> **Job item**: Across the records that follow, determine how many lines contain "concevoir" and give only the resulting number.

----- Data to examine

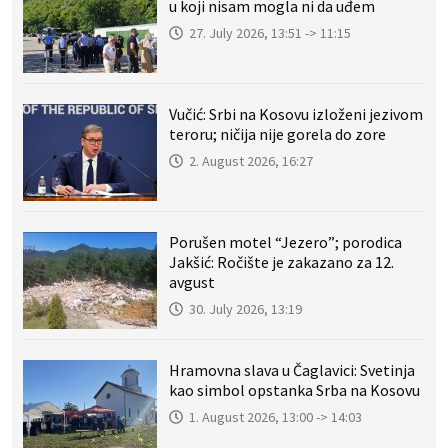
u koji nisam mogla ni da uđem
27. July 2026, 13:51 -> 11:15
Vučić: Srbi na Kosovu izloženi jezivom
teroru; ničija nije gorela do zore
2. August 2026, 16:27
Porušen motel “Jezero”; porodica
Jakšić: Ročište je zakazano za 12.
avgust
30. July 2026, 13:19
Hramovna slava u Čaglavici: Svetinja
kao simbol opstanka Srba na Kosovu
1. August 2026, 13:00 -> 14:03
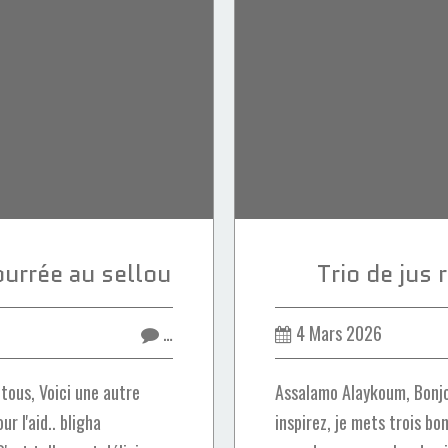
ourrée au sellou
Trio de jus
…
4 Mars 2026
tous, Voici une autre
Assalamo Alaykoum, Bonjo
r l'aid.. bligha
inspirez, je mets trois bo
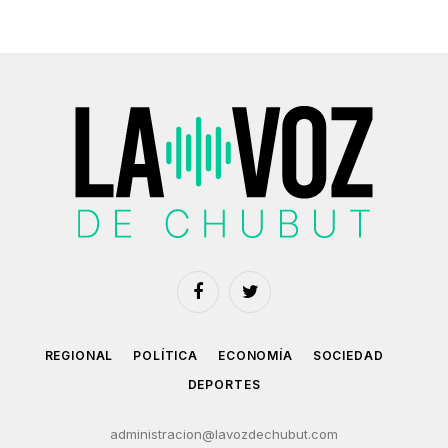
Facebook
Twitter
REGIONAL
POLÍTICA
ECONOMÍA
SOCIEDAD
DEPORTES
administracion@lavozdechubut.com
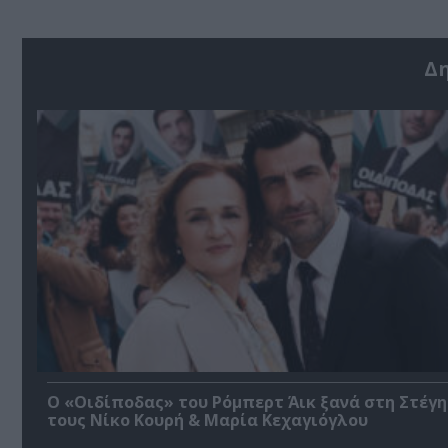
Δ
O «Οιδίποδας» του Ρόμπερτ Άικ ξανά στη Στέγη
τους Νίκο Κουρή & Μαρία Κεχαγιόγλου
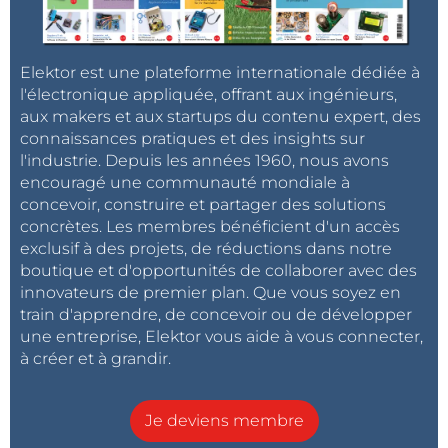
Elektor est une plateforme internationale dédiée à
l'électronique appliquée, offrant aux ingénieurs,
aux makers et aux startups du contenu expert, des
connaissances pratiques et des insights sur
l'industrie. Depuis les années 1960, nous avons
encouragé une communauté mondiale à
concevoir, construire et partager des solutions
concrètes. Les membres bénéficient d'un accès
exclusif à des projets, de réductions dans notre
boutique et d'opportunités de collaborer avec des
innovateurs de premier plan. Que vous soyez en
train d'apprendre, de concevoir ou de développer
une entreprise, Elektor vous aide à vous connecter,
à créer et à grandir.
Je deviens membre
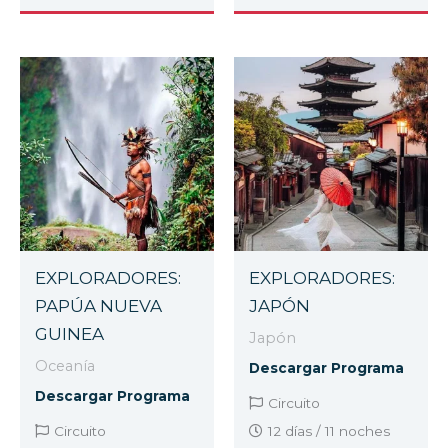
EXPLORADORES:
EXPLORADORES:
PAPÚA NUEVA
JAPÓN
GUINEA
Japón
Oceanía
Descargar Programa
Descargar Programa
Circuito
Circuito
12 días / 11 noches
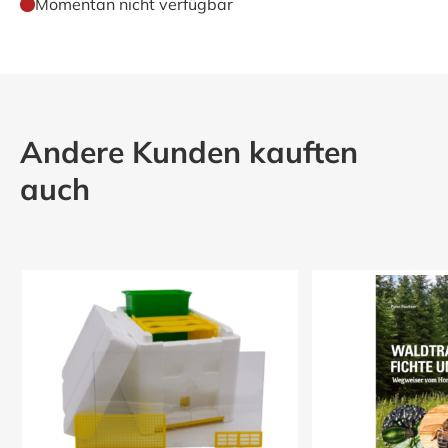
Momentan nicht verfügbar
Andere Kunden kauften
auch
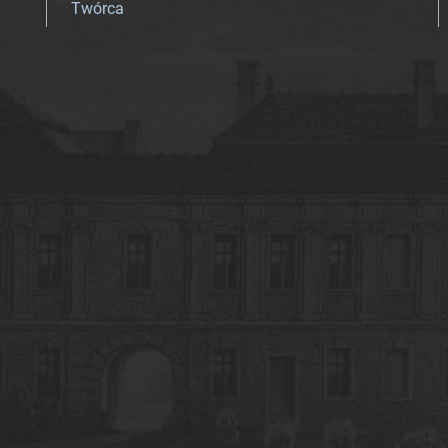
Twórca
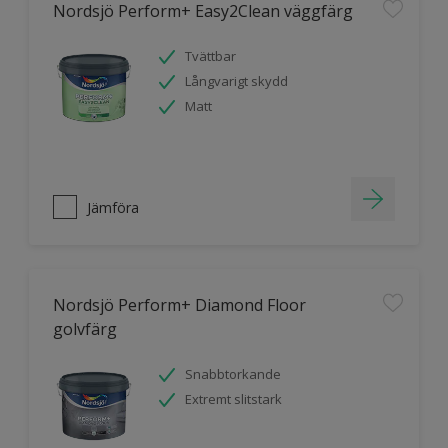
Nordsjö Perform+ Easy2Clean väggfärg
Tvättbar
Långvarigt skydd
Matt
Jämföra
Nordsjö Perform+ Diamond Floor
golvfärg
Snabbtorkande
Extremt slitstark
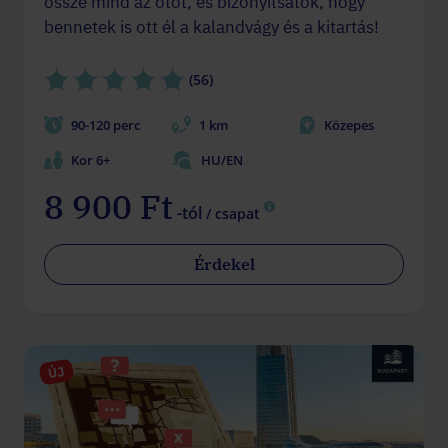
össze mind az ötöt, és bizonyítsátok, hogy
bennetek is ott él a kalandvágy és a kitartás!
(56)
90-120 perc
1 km
Közepes
Kor 6+
HU/EN
8 900 Ft
-tól
/ csapat
Érdekel
ÚJ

----------

> **Written reply**: 2